SD2SNES Rev. H includes a unity-gain op-amp on the output of the MSU-1 DAC, which solves the impedance problem, fixing the volume level. Along with LHW#1, all revisions of the SD2SNES can now output the correct volume levels. HW#1 and HW#2 are completely unnecessary.

Now, technically, with HW#2, boosted audio and the "emulator/60" patch cancel each other out, resulting in the correct levels, so why not just use that version for everything? After all, a lot of patch creators were really annoyed at having to go to all the trouble of boosting their files for HW#1, along with re-uploading everything and writing new documentation, and they really didn't want to go through all of that again. Unfortunately, that leaves us with...

Problem #3:


Actually, this is several problems. First of all, most of the boosted audio files were actually peak normalized to 0dBFS. On the one hand, thankfully this wouldn't cause any clipping, but it does mean that the audio files aren't actually normalized relative to each other. If you don't understand the difference between RMS and peak normalization, the ELI5 version is that with peak normalization, the ONLY THING that matters is the single loudest sample in the entire track. Imagine you have 2 tracks, one is really loud all the way through, and one just has a loud cymbal crash at the end, while the rest of the track is really silent. Peak normalizing these two tracks to the same level means that loud crash at the end will be the same loudness as the entire loud track, so if you listen to them side by side, the entire quiet track will be much quieter than the loud one. This is an extreme example, but if you've ever looked at a waveform visually, this is basically true of any track with a lot of really large "spikes" in volume (the "quiet" tracks) vs tracks which are very "dense" and consistently the same volume. The "spiky" tracks will end up sounding much quieter. RMS normalization accounts for this by "averaging" the volume over time, which gives a better comparison between tracks. Basically, long story short, peak normalized tracks are no longer properly normalized relative to each other.

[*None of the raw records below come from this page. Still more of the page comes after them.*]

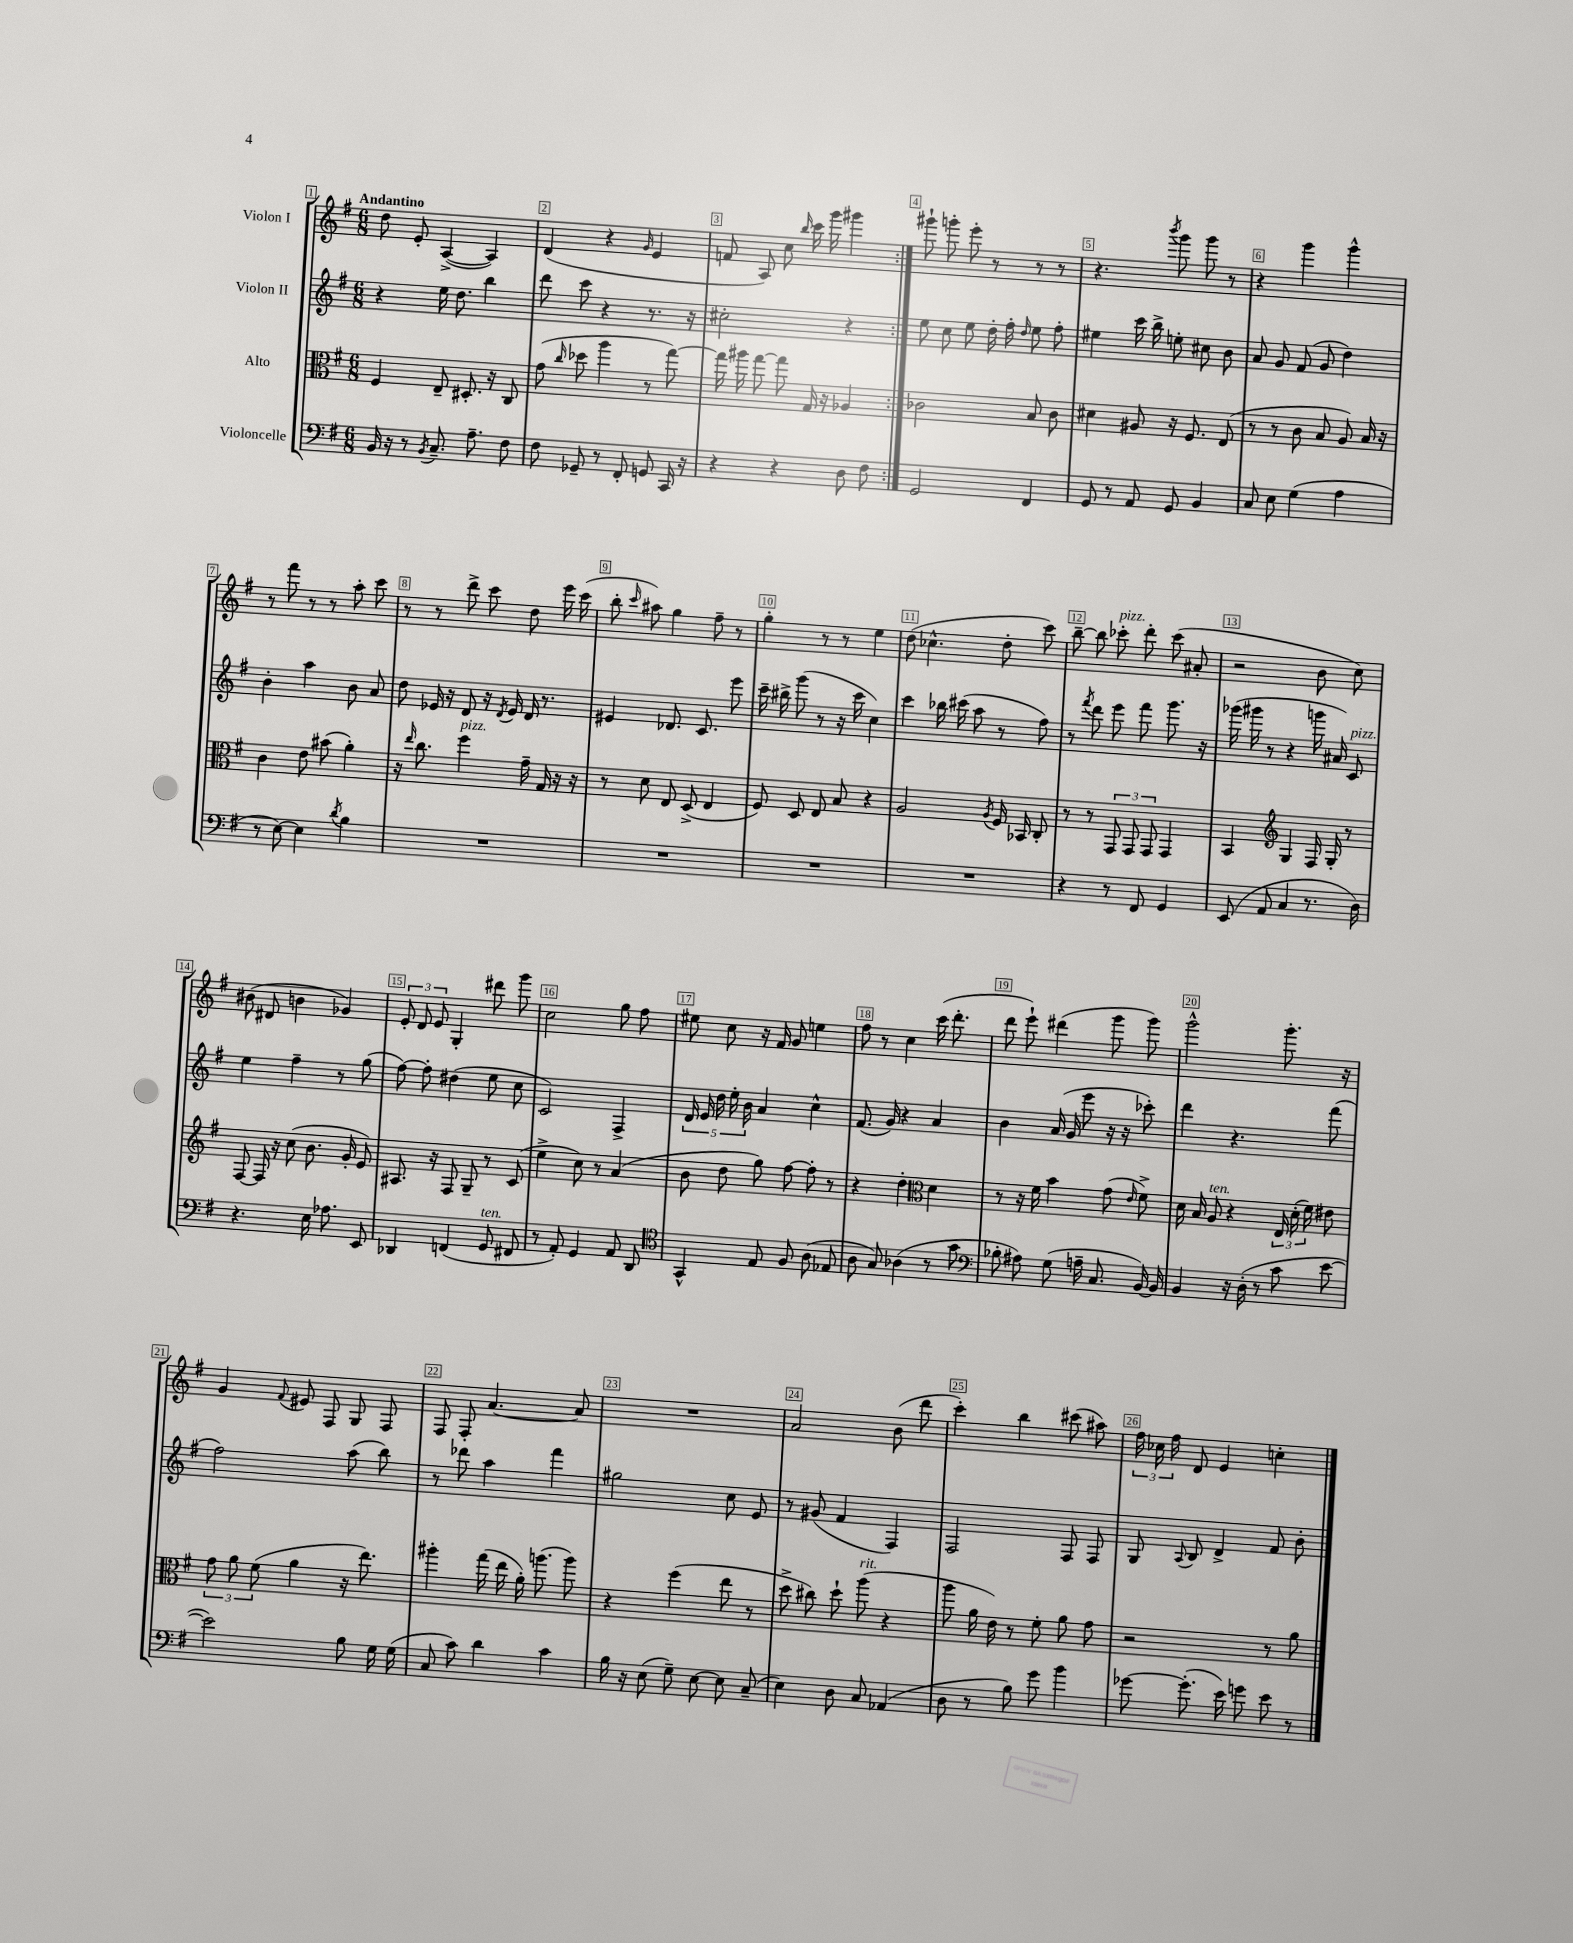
<<
\new StaffGroup <<
\new Staff = "s0" \with { instrumentName = "Violon I" } {
    \clef treble \key g \major \numericTimeSignature \time 6/8 \tempo "Andantino"
    \autoBeamOff \repeat volta 2 { d''8 e'8-. a4~->( a4) |
    d'4( r4 \grace { g'16 } e'4 |
    f'8 a8) c''8 \grace { b''16 } c'''16 g'''16 gis'''4 | }
    gis'''8-! g'''8-. e'''8-. r8 r8 r8 |
    r4. \acciaccatura { b'''8 } g'''8 g'''8 r8 |
    r4 g'''4 g'''4-^ |
    r8 fis'''8 r8 r8 a''8-. c'''8 |
    r8 r8 d'''8-> c'''8 d''8 e'''16 c'''16( |
    b''8-. \grace { c'''16 } ais''8) g''4 fis''8-- r8 |
    g''4-. r8 r8 e''4 |
    d''8( ces''4.-^ d''8-. c'''8) |
    b''8~-- b''8 ces'''8-.^\markup { \italic "pizz." } d'''8-. ces'''8( ais'8-. |
    r2 b'8 c''8) |
    bis'8( dis'8 b'4 ges'4) |
    \tuplet 3/2 { e'8-. d'8 e'8 } g4-. dis'''8 g'''8 |
    c''2 g''8 fis''8 |
    eis''8 c''8 r16 fis'16 g'8 e''4 |
    fis''8 r8 c''4 c'''16( d'''8.-. |
    d'''8 e'''8-!) dis'''4( g'''8 g'''8) |
    g'''2-^ g'''8.-. r16 |
    g'4 \appoggiatura { fis'8 } eis'8 fis8 g8 fis8 |
    fis8 fis8-. a'4.~ a'8 |
    R2. |
    a'2 b'8( d'''8 |
    c'''4-.) b''4 cis'''8( ais''8) |
    \tuplet 3/2 { fis''16 ces''16 fis''16 } d'8 e'4 c''4-. \bar "|." |
}
\new Staff = "s1" \with { instrumentName = "Violon II" } {
    \clef treble \key g \major \numericTimeSignature \time 6/8
    \autoBeamOff \repeat volta 2 { r4 e''16 d''8. b''4 |
    d'''8 c'''8 r4 r8. r16 |
    cis''2-. r4 | }
    e''8 c''8 e''8 d''16-. fis''16-. \grace { d''16 } e''8 fis''8-. |
    eis''4 c'''16 b''16-> e''8-. cis''8 b'8 |
    a'8 g'8 fis'8( g'8 d''4) |
    b'4-. a''4 b'8 a'8 |
    d''8 ees'16 r16 d'8 r16 \acciaccatura { d'8 } ees'16 d'16 r8. |
    eis'4 des'8. c'8. e'''8 |
    c'''16-- bis''16-> g'''8( r8 r16 c'''16 c''4) |
    c'''4 bes''16 cis'''16( a''8 r8 fis''8) |
    r8 \acciaccatura { fis'''8 } d'''8 e'''8 fis'''8 g'''8. r16 |
    ges'''16( gis'''16 r8 r4 g'''16 ais'16) c'8^\markup { \italic "pizz." } |
    e''4 fis''4-- r8 g''8( |
    fis''8~) fis''8-. dis''4( e''8 c''8 |
    c'2) fis4-> |
    \tuplet 5/4 { d'16 e'16 d''16 e''16-. b'16 } a'4 c''4-^ |
    fis'8.( g'16) r4 a'4 |
    b'4 a'16( g'16 e'''8 r16 r16 ces'''8-.) |
    d'''4 r4. fis'''8( |
    fis''2) a''8( b''8) |
    r8 des'''8 a''4 fis'''4 |
    gis''2 c''8 e'8 |
    r8 gis'8( fis'4 fis4) |
    fis2 fis8 fis8 |
    g8 \appoggiatura { a8 } b8 d'4-> fis'8 b'8-. \bar "|." |
}
\new Staff = "s2" \with { instrumentName = "Alto" } {
    \clef alto \key g \major \numericTimeSignature \time 6/8
    \autoBeamOff \repeat volta 2 { fis4 e8-- dis8.-. r16 c8 |
    g'8( \grace { c''16 } des''8 a''4 r8 g''8~) |
    g''16 ais''16 g''8~ g''8 g16 r16 aes4 | }
    ces'2 b8 ces'8 |
    dis'4 ais8 r16 fis8. e8( |
    r8 r8 c'8 b8 a8) b16 r16 |
    c'4 e'8 bis'8( a'4-.) |
    r16 \grace { e''16 } c''8. fis''4^\markup { \italic "pizz." } g'16-- g16 r16 r16 |
    r8 d'8 e8 d8->( e4 |
    fis8) d8 e8 b8 r4 |
    a2 \acciaccatura { a8 } fis16 bes,16 c8-. |
    r8 r8 \tuplet 3/2 { g,8 g,8 g,8 } g,4 |
    b,4 \clef treble g4 fis16 g16-. r8 |
    fis8~ fis16 r16 c''8( b'8. g'16-. e'8) |
    ais8. r16 fis8 g8-- r8 c'8( |
    e''4-> c''8) r8 a'4( |
    b'8 d''8 g''8) fis''8~ fis''8-. r8 |
    r4 d''4-. \clef alto d'4 |
    r8 r16 fis'16 b'4 g'8( \grace { e'16 } fis'8->) |
    d'16 b16 a8^\markup { \italic "ten." } r4 \tuplet 3/2 { e16 d'16-.( fis'16) } eis'8 |
    \tuplet 3/2 { g'8 a'8 fis'8( } a'4 r16 e''8.) |
    ais''4-. g''16( e''16 a'16-.) a''8.( a''8) |
    r4 fis''4( e''8 r8 |
    d''8-> cis''8) d''8-! a''8^\markup { \italic "rit." }( r4 |
    a''8 a'16 e'16) r8 fis'8-. a'8 g'8 |
    r2 r8 a'8 \bar "|." |
}
\new Staff = "s3" \with { instrumentName = "Violoncelle" } {
    \clef bass \key g \major \numericTimeSignature \time 6/8
    \autoBeamOff \repeat volta 2 { b,16 r16 r8 \acciaccatura { b,8 } c8.-- a8.-- fis8 |
    fis8 ges,8-- r8 fis,8-. g,8 c,16 r16 |
    r4 r4 d8 fis8 | }
    g,2 fis,4 |
    g,8 r8 a,8 g,8 b,4 |
    c8 e8 g4( a4 |
    r8 e8~) e4 \acciaccatura { d'8 } b4 |
    R2. |
    R2. |
    R2. |
    R2. |
    r4 r8 fis,8 g,4 |
    e,8( a,8 c4 r8. d16) |
    r4. e16 aes8. e,8 |
    des,4 f,4( g,8^\markup { \italic "ten." } fis,8 |
    r8 a,8-.) g,4 a,8 d,8 |
    \clef tenor g,4-^ e8 fis8 a8( ees8 |
    a8 g8) aes4( r8 g'8 |
    \clef bass bes8-. ais8) g8( a16-- c8. b,16~) b,16 |
    b,4 r16 d16-.( r8 c'8 e'8~ |
    e'2) b8 g16 g16( |
    c8 c'8) d'4 c'4 |
    b16 r16 e8( g8--) e8~ e8 c8--( |
    e4) d8 c8 aes,4( |
    d8 r8 b8) g'8 b'4 |
    ges'8~ ges'8.-.( e'16) g'8 e'8 r8 \bar "|." |
}
>>
>>
\layout { \context { \Score \override BarNumber.break-visibility = ##(#f #t #t) barNumberVisibility = #all-bar-numbers-visible \override BarNumber.stencil = #(make-stencil-boxer 0.1 0.3 ly:text-interface::print) } }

Now, that's assuming that the tracks were peak normalized to 0dBFS. Some people didn't do that, they just "cranked up the volume", which actually resulted in clipping, permanently damaging the files. The only way to fix them is to reconvert from the original source files.

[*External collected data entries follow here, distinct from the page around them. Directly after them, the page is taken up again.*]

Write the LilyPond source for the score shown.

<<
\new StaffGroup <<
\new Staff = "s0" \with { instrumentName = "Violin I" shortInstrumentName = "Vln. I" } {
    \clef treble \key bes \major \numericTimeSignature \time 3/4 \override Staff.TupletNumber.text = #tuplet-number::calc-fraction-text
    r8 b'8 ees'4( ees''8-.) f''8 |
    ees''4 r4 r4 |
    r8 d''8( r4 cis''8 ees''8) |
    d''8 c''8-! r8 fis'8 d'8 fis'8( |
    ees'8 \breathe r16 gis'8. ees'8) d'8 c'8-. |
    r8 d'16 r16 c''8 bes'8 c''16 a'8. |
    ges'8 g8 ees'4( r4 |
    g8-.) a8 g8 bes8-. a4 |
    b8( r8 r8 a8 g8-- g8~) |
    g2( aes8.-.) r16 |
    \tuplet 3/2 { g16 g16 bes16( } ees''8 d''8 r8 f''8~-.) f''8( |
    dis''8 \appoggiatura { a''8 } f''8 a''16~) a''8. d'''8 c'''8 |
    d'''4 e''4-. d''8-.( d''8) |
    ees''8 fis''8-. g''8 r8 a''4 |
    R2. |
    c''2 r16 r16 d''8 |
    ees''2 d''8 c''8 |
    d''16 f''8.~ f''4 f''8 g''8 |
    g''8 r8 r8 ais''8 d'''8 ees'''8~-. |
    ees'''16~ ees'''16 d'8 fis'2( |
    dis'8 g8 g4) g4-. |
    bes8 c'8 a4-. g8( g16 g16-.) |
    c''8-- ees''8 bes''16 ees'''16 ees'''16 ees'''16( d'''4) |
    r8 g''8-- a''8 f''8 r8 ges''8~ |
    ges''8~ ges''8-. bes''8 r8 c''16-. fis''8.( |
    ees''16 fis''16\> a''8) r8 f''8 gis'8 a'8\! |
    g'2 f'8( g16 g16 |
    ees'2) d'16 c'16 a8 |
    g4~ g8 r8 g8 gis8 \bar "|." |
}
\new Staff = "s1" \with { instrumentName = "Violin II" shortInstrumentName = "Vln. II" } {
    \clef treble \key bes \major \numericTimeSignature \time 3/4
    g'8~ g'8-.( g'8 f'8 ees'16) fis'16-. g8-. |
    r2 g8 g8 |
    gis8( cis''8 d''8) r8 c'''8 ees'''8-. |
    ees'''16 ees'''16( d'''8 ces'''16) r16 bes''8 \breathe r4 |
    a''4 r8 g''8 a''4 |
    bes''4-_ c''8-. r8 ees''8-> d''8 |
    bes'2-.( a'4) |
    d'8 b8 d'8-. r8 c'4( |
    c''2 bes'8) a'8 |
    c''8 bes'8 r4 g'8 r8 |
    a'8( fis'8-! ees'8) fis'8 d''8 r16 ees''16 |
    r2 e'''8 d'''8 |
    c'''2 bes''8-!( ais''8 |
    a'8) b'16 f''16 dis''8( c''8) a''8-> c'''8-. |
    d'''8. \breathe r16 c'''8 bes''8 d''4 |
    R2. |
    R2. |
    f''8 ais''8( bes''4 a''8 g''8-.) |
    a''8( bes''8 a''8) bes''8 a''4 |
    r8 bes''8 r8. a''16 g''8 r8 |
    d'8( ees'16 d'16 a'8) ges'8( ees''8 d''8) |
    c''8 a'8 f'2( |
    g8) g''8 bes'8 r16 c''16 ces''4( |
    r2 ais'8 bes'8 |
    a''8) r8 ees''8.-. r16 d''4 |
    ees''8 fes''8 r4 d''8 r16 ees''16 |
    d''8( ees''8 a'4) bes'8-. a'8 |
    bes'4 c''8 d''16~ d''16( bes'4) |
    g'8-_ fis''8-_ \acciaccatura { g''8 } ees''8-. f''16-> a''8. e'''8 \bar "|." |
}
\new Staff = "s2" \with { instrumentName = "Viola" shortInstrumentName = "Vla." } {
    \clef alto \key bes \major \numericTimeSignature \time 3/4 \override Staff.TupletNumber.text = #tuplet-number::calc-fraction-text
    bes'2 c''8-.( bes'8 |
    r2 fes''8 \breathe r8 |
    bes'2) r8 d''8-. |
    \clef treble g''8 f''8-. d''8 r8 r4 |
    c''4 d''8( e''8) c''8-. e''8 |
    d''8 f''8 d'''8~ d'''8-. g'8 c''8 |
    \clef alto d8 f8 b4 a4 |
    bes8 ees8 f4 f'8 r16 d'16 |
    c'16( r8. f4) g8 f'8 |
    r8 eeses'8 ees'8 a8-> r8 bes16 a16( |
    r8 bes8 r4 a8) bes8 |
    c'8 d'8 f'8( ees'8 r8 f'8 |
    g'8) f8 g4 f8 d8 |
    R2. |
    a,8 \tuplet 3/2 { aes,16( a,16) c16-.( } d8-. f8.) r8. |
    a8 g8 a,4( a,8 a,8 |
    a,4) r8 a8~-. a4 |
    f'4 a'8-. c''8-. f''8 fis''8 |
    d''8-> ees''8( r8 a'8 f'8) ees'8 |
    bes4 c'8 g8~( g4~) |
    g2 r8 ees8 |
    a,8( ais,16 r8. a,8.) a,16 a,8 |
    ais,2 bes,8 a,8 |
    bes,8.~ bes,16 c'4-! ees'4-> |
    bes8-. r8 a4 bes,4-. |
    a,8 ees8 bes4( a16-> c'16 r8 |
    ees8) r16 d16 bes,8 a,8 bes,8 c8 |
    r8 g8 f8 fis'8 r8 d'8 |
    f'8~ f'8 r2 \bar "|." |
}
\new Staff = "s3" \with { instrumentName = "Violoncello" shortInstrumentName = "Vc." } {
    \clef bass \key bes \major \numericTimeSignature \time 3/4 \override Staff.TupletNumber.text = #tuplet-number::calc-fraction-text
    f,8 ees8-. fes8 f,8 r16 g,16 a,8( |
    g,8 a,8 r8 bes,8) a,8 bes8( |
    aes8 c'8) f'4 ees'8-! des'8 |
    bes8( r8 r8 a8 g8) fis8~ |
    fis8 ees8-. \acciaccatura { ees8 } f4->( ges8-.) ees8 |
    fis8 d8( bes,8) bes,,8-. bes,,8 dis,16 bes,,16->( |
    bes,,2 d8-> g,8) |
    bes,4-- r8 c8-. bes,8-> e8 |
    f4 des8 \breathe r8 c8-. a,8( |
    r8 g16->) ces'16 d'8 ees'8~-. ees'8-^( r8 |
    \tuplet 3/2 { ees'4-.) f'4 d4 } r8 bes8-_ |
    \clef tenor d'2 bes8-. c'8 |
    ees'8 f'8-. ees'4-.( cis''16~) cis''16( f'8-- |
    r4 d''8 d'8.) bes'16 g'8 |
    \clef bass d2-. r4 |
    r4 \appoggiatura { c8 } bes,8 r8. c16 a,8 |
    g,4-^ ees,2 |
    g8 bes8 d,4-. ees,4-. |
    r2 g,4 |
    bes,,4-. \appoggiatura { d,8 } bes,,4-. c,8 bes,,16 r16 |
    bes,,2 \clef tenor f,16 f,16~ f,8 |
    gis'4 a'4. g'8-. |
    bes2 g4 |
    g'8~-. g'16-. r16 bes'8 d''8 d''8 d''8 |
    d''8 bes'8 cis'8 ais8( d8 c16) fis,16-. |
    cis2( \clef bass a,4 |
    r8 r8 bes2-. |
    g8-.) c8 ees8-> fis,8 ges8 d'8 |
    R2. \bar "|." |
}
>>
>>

Also, some games don't actually have a single normalized level for their entire OST, and instead use a wide dynamic range. Super Metroid is probably the most extreme example I've found, but a lot of the JRPG's do as well. You completely lose this dynamic range in the boosted tracks, which really kills a lot of the impact of that dynamic range (imagine the Arrival on Brinstar track being as loud as the Ridley fight... it's just wrong).

So, you could stick with HW#2, but it's ugly, and it's still wrong for several reasons. Thankfully, I've gotten a lot of people on board with understanding this and have been working to remove and replace boosted audio packs with properly normalized ones. It's been a bit of an uphill battle, it's not 100% complete, and in some instances I've just had to do the work myself, but the hardest part was convincing people that this was really the right way to do it, and on that front, at least, I've pretty much succeeded. This means no more need for separate patches, or hacky workarounds, the ONLY workaround that needs to be mentioned is the MSU-1 boost option in the SD2SNES menu for older hardware revisions, OR the op-amp installation mod, which essentially upgrades the hardware to Rev. H. Then, all you need is the correct patch (aka "hardware/FF" version), and the correctly-leveled audio tracks, and we can go back to (mostly) pretending that this whole fiasco never happened.